Viet_H_Intel · ‎12-10-2021

Hi,

Thank you for your inputs and feedbacks on Intel compilers. However, I am just a support personnel, and really need to have a simplify test case to work with the Developers. Instead of having many calls to exp10, exp10l, pow, pow10..., can you just select one call? And tell us what are the different results you observe from icx vs clang. That can be a good starting point for us.

Regards,

Viet

newbie-02 · ‎12-12-2021

>>Hi,

hi back,

>> really need to have a simplify test case to work with the Developers.

<< take the attached adapted version. First issue is that icx and icpx calculate different results for '=i/0.9999999999999999' than other compilers do. Intel is correct with the proposed option '-fp-model=precise' and without that for some even wide ranges (e.g. 1024 .. 1535). but has plenty of 1 ULP deviations. IMHO the other compilers are mathematical correct, confirmed by icx behaviour with 'precise'.
(the loop is called three times with different scope, to see the problem it's sufficient to look at the last output.)

I cannot understand why such a simple calculation produces wrong results with default compiler options.

>> Instead of having many calls to exp10, exp10l, pow, pow10..., can you just select one call? And tell us what are the different results you observe from icx vs clang. That can be a good starting point for us.

<< see last call in attached version, with icx and icpx correct only with all three options you proposed. observe different amount of fails with icx vs. icpx.

Regards,

Viet

Viet_H_Intel · ‎12-13-2021

Hello,

When come to floating-point calculations we optimize more aggressively at default. These optimizations increase speed, but may affect the accuracy or reproducibility of floating-point computations.
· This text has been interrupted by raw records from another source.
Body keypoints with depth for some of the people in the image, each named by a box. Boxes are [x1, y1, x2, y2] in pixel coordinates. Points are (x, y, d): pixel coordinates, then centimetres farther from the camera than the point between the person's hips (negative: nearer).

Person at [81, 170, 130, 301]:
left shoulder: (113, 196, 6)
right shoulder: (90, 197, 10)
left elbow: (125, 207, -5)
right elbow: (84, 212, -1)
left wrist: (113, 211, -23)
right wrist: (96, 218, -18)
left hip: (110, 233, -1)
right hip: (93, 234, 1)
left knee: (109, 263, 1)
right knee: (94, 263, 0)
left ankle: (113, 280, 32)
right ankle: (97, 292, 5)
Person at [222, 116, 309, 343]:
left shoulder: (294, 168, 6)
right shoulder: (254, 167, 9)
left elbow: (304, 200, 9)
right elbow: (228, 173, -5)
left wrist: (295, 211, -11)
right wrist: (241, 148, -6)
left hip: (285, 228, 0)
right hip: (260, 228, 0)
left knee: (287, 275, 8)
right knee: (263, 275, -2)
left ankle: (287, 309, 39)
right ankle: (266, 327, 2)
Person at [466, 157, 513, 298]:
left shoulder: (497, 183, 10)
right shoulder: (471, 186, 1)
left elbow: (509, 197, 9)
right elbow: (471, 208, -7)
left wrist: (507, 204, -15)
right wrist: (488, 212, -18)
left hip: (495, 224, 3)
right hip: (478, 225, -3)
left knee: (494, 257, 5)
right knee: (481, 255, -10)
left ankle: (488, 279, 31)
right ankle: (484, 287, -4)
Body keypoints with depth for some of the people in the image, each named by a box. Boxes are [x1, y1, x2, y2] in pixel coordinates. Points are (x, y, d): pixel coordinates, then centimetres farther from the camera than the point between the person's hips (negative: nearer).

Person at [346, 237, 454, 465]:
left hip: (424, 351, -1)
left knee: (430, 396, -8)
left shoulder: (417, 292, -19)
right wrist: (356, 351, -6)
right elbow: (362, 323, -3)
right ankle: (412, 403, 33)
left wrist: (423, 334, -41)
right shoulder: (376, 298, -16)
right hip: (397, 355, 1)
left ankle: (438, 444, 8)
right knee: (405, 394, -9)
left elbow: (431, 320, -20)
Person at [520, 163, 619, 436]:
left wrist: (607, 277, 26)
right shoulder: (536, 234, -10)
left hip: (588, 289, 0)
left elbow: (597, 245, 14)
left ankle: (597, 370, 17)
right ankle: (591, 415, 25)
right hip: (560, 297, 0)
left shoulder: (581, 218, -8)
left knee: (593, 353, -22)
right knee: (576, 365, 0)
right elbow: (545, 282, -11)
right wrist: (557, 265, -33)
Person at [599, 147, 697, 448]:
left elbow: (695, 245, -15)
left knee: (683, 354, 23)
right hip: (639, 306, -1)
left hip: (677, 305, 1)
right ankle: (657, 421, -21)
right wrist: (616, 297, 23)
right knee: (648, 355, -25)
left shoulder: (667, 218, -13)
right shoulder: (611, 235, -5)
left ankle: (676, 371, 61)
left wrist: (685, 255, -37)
For example, this test case is extracted from your icpx_pow2_issue.c

$ cat test.c

#include <stdint.h>

#include <stdio.h>

#include <math.h>

#include <stdlib.h>

int main ()

{

int i, j;

for( i = -1075; i < 1; i++ )

printf( "i / 0.9999999999999999: %.20e, \n// i: %20e, nexttoward( i, -INFINITY %.20e, \n", i / 0.9999999999999999, (double)i, nexttoward( i, -INFINITY ) );

return 0;

}

Case 1:: When you compile at default for both icx and gcc, different results are seen:

$ rm a.out; icx test.c -w ; ./a.out >icx.out; rm a.out; gcc test.c -w -lm ; ./a.out >gcc.out; diff gcc.out icx.out |head -4

105c105

< i / 0.9999999999999999: -1.02300000000000011369e+03,

---

> i / 0.9999999999999999: -1.02300000000000022737e+03,

Case 2: And if you compile icx with -fp-model precise, then the results are identical with gcc's default's.

$

$ rm a.out; icx test.c -w -fp-model precise; ./a.out >icx.out; rm a.out; gcc test.c -w -lm ; ./a.out >gcc.out; diff gcc.out icx.out

$

Case 3: And if you compile gcc with -O3 -ffast-math, then the results are identical with icx's default's.
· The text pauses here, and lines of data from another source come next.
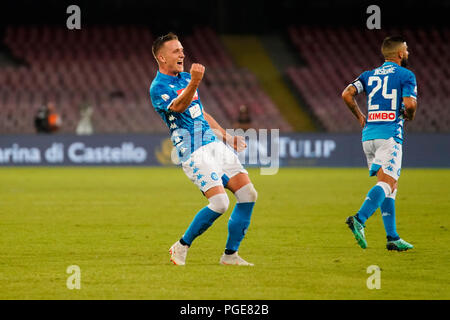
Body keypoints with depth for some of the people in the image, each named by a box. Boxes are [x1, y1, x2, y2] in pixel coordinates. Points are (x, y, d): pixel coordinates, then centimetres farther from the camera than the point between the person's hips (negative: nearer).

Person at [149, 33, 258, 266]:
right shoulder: (158, 87, -9)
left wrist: (226, 136, 29)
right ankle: (182, 246, 0)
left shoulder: (186, 78, 18)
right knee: (219, 202, -20)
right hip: (193, 153, -8)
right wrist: (194, 83, -46)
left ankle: (230, 254, 6)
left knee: (248, 194, -4)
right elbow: (178, 107, -30)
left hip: (214, 144, 8)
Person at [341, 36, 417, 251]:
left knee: (390, 185, 11)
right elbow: (409, 104, -13)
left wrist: (360, 117, 17)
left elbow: (347, 94, 5)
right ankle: (359, 220, -36)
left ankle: (392, 238, 7)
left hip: (369, 134, 7)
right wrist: (409, 116, 10)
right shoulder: (406, 75, 0)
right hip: (389, 134, -7)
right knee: (387, 183, -15)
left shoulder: (369, 75, 17)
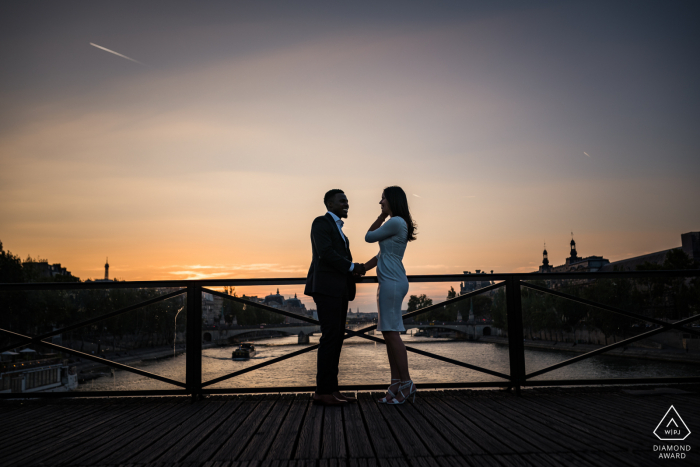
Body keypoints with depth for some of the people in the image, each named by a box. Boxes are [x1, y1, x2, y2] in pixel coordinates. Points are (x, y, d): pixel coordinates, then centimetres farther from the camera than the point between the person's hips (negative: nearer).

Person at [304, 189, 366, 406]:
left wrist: (354, 269, 1)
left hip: (339, 290, 9)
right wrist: (351, 267, -9)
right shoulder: (321, 222, -4)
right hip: (326, 287, -9)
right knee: (330, 337, -11)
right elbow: (325, 253, -18)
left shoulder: (337, 228, 25)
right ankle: (322, 392, -7)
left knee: (337, 339, 6)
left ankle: (332, 389, 8)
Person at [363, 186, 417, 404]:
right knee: (388, 333, 8)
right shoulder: (396, 224, 20)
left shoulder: (395, 222, -11)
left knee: (392, 333, -9)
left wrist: (381, 217, 9)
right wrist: (361, 270, 23)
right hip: (390, 282, 10)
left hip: (392, 282, -10)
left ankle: (407, 384, -4)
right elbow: (382, 255, 22)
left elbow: (369, 237, -3)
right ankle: (396, 384, 10)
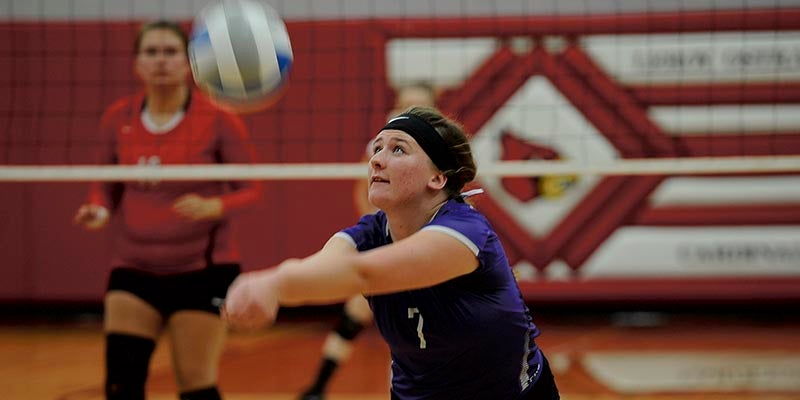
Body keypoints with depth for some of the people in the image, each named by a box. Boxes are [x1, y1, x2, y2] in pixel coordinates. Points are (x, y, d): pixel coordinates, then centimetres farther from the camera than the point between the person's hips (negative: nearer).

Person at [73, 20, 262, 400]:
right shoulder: (117, 119, 1)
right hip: (134, 269, 3)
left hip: (203, 271, -3)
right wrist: (100, 210, -9)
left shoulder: (217, 119, -8)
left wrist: (212, 208, -24)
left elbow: (250, 189, -4)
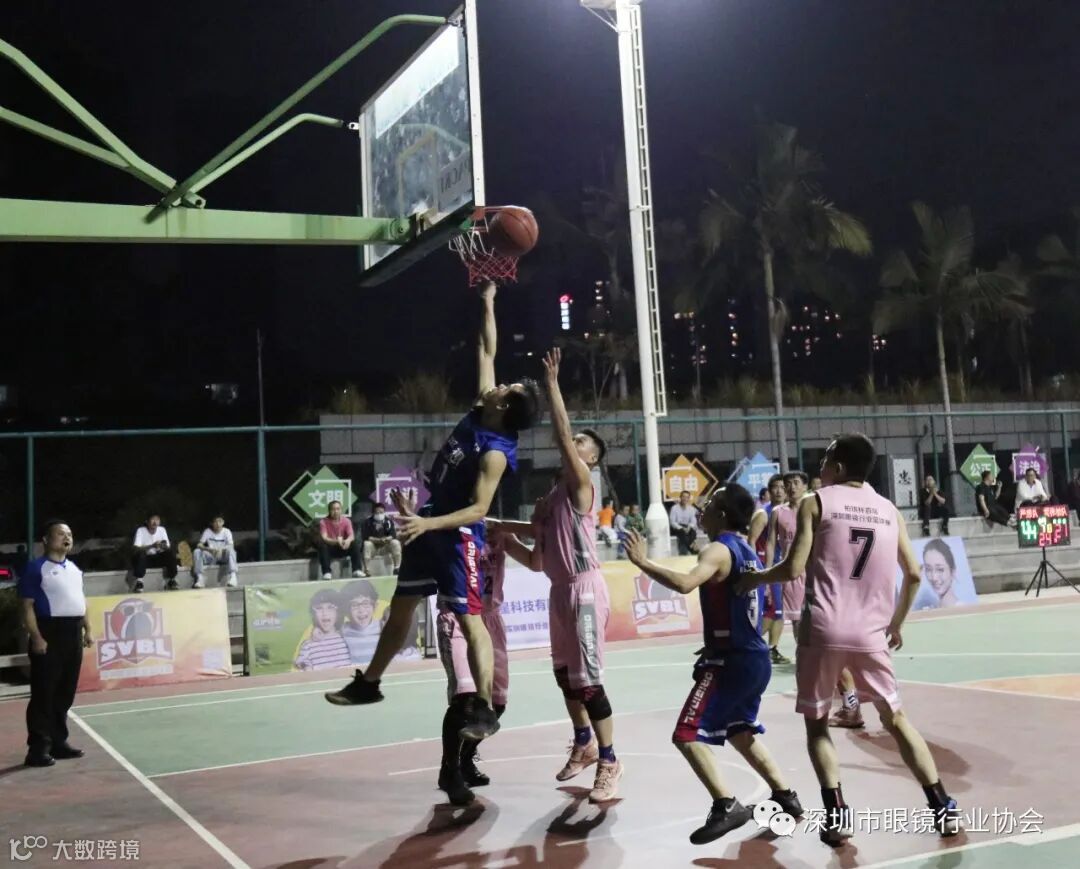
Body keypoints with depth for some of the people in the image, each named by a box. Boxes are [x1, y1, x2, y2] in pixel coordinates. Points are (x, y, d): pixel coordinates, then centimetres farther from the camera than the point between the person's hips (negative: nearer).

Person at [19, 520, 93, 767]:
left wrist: (88, 629, 15)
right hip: (50, 632, -7)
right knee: (43, 694, -5)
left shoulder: (74, 568, 16)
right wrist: (36, 637, -18)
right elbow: (28, 607, -11)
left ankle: (59, 742, 21)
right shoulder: (35, 569, -8)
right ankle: (39, 748, -1)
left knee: (66, 693, 12)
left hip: (73, 633, 7)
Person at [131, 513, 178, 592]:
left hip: (158, 558, 3)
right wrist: (152, 546, -37)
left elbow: (168, 548, -3)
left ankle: (171, 581, -13)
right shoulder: (141, 530, -14)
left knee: (171, 553, -24)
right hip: (145, 558, -3)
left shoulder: (162, 529, -4)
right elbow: (136, 548, -24)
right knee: (140, 555, -36)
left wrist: (165, 547, -28)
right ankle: (138, 582, -28)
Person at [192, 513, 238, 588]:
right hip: (211, 557, 2)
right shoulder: (207, 531, -3)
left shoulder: (226, 531, -6)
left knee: (231, 551, -33)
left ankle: (233, 576, -44)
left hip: (223, 556, -2)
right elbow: (199, 545, -12)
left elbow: (231, 546, -19)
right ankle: (199, 578, -27)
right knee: (197, 552, -24)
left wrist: (221, 549, -40)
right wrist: (209, 549, -33)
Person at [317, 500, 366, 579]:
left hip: (343, 549, 2)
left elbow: (352, 535, -17)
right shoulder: (323, 522, -11)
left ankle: (357, 570, -27)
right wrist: (336, 541, -44)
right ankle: (327, 573, -36)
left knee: (355, 543, -24)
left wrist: (348, 540, -43)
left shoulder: (346, 521, -4)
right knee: (322, 545, -34)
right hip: (330, 549, -2)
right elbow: (324, 538, -24)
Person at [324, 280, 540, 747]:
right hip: (430, 524, 9)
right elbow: (487, 352, 10)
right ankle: (369, 682, 30)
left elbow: (478, 509, -26)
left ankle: (484, 709, -1)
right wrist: (488, 304, 11)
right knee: (400, 606, 17)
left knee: (469, 618, -6)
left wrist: (428, 524, -35)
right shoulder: (480, 410, -1)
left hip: (458, 534, -9)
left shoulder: (495, 452, -23)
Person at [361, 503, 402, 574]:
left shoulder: (389, 521, -3)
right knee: (367, 544, -34)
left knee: (396, 543, -24)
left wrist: (386, 539, -33)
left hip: (385, 546, 2)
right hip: (373, 546, -2)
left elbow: (393, 535, -10)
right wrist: (378, 540, -30)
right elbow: (365, 537, -19)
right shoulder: (367, 522, -11)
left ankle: (397, 569, -20)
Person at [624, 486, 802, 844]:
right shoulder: (747, 551, 13)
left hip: (731, 661, -10)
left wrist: (643, 563, -28)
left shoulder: (718, 550, -16)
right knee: (741, 731, 27)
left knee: (687, 735, -9)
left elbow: (685, 583, -36)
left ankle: (726, 806, -13)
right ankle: (786, 797, 33)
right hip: (755, 658, 10)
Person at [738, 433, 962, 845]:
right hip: (871, 632, 3)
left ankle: (837, 814, 4)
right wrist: (896, 624, 24)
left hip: (824, 629, -3)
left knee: (817, 722, 13)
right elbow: (913, 575, 12)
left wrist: (755, 578, 11)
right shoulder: (890, 510, 12)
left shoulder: (816, 502, 0)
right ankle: (943, 807, 16)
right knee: (895, 718, 19)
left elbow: (794, 569, -7)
$ rm a.out; icx test.c -w ; ./a.out >icx.out; rm a.out; gcc test.c -w -lm -O3 -ffast-math ; ./a.out >gcc.out; diff gcc.out icx.out

$

Case 4: Now, if you compile gcc with -O3 -ffast-math, and icc with -fp-model precise, then the results are in reverse of the case #1.
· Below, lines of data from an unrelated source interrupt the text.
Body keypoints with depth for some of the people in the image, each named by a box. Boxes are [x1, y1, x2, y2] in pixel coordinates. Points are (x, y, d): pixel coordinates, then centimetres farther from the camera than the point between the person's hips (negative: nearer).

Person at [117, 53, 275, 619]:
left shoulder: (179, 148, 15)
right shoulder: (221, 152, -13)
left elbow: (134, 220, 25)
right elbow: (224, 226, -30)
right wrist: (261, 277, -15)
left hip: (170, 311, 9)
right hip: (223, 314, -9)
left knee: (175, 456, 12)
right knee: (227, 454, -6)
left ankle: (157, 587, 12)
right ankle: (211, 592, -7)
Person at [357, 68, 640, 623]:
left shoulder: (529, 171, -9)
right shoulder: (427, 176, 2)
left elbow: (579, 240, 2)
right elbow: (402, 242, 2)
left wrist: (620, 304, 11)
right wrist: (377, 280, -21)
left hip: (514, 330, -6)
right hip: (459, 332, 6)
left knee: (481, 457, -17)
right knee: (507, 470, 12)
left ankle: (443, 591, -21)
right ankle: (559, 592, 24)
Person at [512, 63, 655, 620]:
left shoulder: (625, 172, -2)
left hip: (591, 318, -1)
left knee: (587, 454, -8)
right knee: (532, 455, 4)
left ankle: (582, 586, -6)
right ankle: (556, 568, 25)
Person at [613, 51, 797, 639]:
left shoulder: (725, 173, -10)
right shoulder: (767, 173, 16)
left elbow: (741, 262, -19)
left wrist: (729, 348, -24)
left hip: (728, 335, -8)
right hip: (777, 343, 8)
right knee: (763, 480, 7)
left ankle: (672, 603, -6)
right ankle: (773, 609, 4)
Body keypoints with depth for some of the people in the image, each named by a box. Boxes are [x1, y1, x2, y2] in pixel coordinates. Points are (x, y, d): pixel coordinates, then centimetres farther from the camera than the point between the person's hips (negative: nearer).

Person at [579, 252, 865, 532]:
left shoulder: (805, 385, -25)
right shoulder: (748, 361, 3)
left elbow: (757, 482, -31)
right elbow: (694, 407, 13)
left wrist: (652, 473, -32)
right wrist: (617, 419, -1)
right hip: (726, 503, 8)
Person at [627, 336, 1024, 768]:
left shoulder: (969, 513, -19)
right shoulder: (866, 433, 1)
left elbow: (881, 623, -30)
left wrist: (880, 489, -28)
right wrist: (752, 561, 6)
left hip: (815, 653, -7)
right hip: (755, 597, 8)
$ rm a.out; icx test.c -w -fp-model precise; ./a.out >icx.out; rm a.out; gcc test.c -w -lm -O3 -ffast-math ; ./a.out >gcc.out; diff gcc.out icx.out |head -4

105c105

< i / 0.9999999999999999: -1.02300000000000022737e+03,

---

> i / 0.9999999999999999: -1.02300000000000011369e+03,

So, they are depend on your compilers and options you select. More info about Intel floating point calculations can be seen https://www.intel.com/content/www/us/en/develop/documentation/oneapi-dpcpp-cpp-compiler-dev-guide-and-reference/top/compiler-reference/compiler-options/compiler-option-details/floating-point-options/fp-model-fp.html

Hope that helps.

Thanks,

Viet_H_Intel · ‎01-25-2022

Hi,

Did my last post answer your questions? Can we close this thread if you don't have any other concerns?

Thanks,